**What you are asked to do:**
For each line below that includes the word "down", make a copy.

**Collected data:**
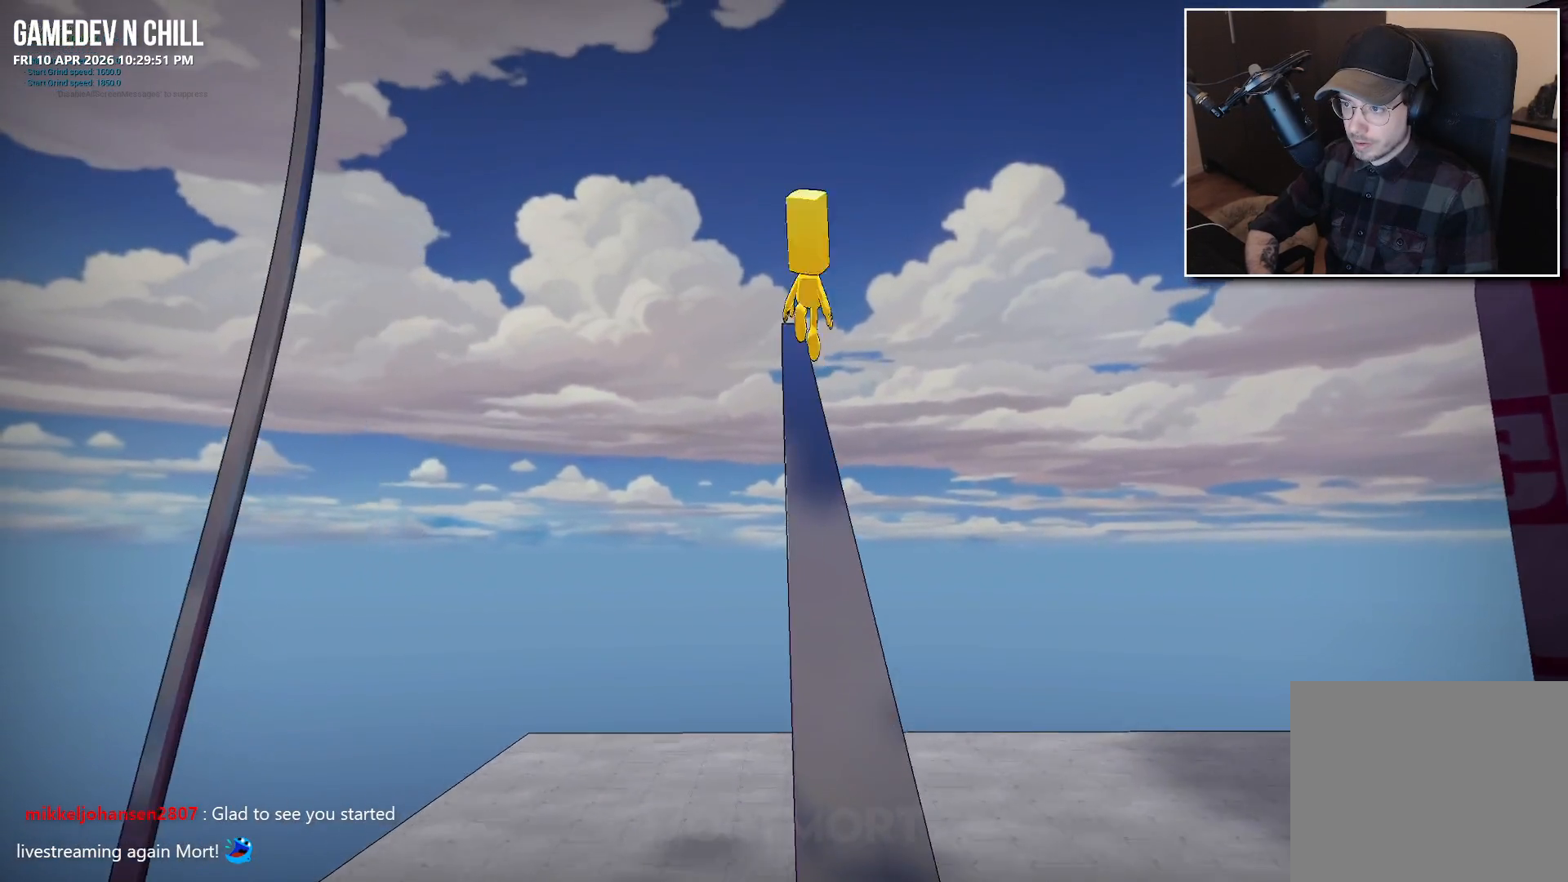
{"buttons": [], "left_stick": "down", "right_stick": "down-left", "events": [[167, "right_stick", "down"], [217, "A", "up"], [283, "left_stick", "down"], [417, "right_stick", "down-left"]]}
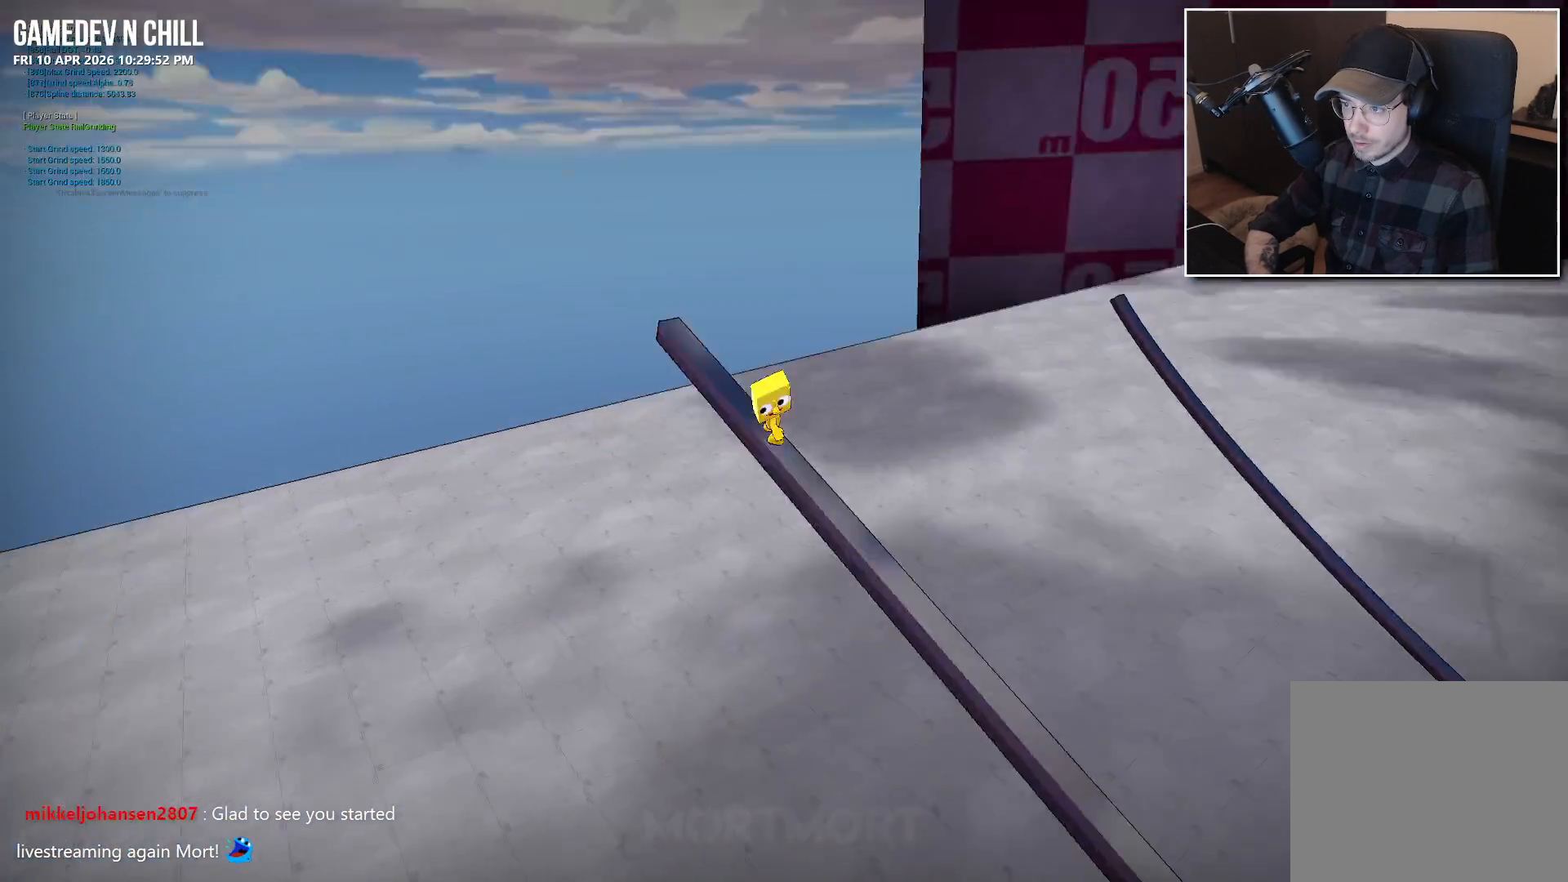
{"buttons": ["A"], "left_stick": "up-right", "right_stick": "center", "events": [[17, "right_stick", "center"], [300, "left_stick", "center"], [350, "left_stick", "up-right"], [483, "A", "down"]]}
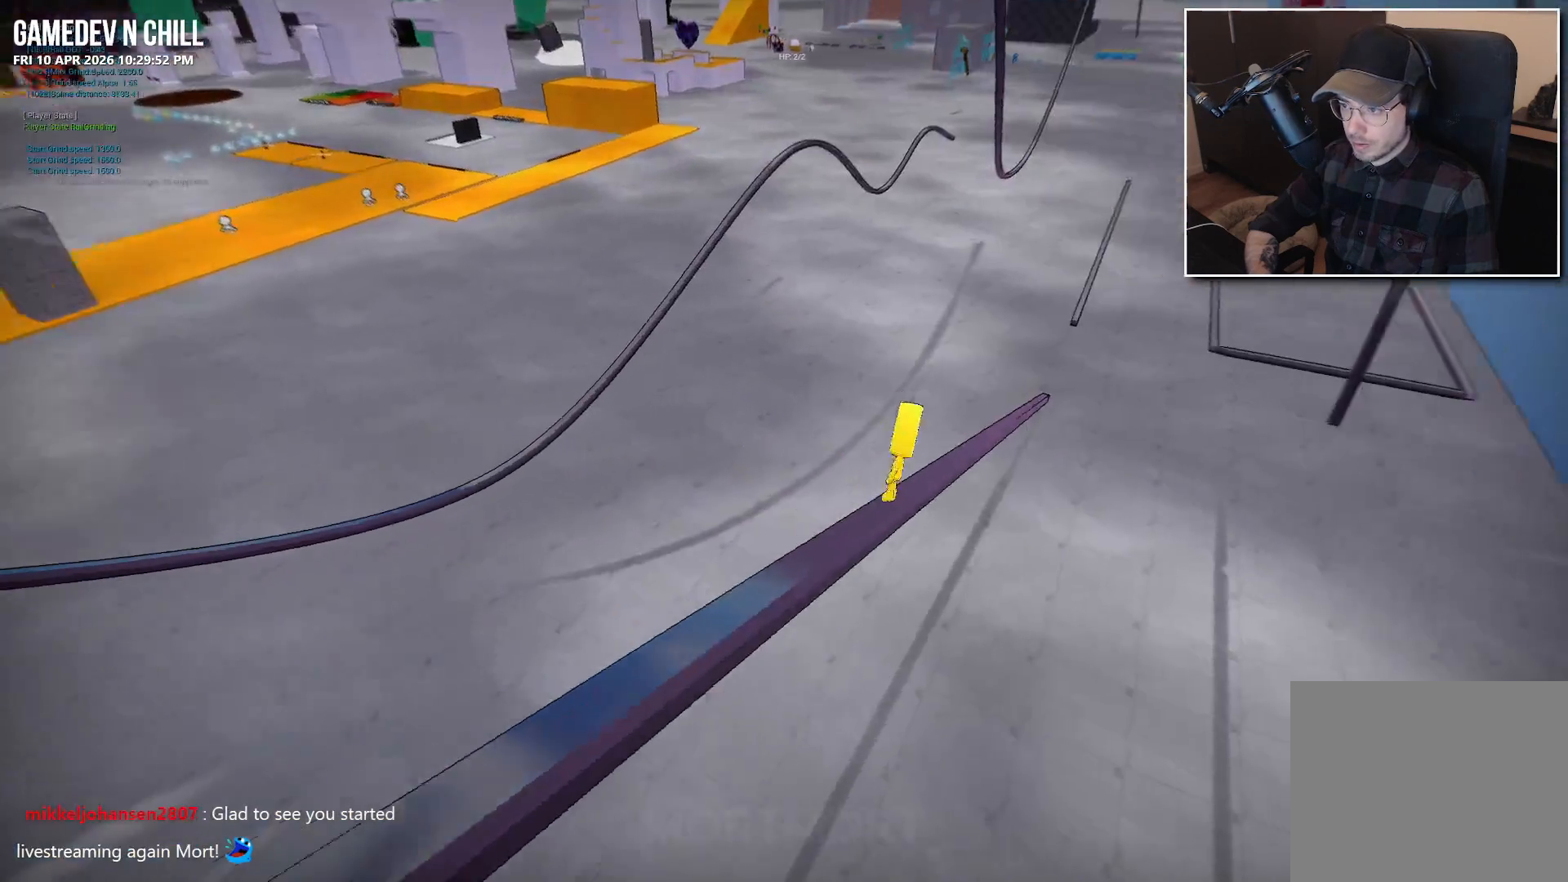
{"buttons": [], "left_stick": "center", "right_stick": "center", "events": [[33, "left_stick", "center"], [500, "A", "up"]]}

**Exercise result:**
{"buttons": [], "left_stick": "down", "right_stick": "down-left", "events": [[167, "right_stick", "down"], [217, "A", "up"], [283, "left_stick", "down"], [417, "right_stick", "down-left"]]}
{"buttons": ["A"], "left_stick": "up-right", "right_stick": "center", "events": [[17, "right_stick", "center"], [300, "left_stick", "center"], [350, "left_stick", "up-right"], [483, "A", "down"]]}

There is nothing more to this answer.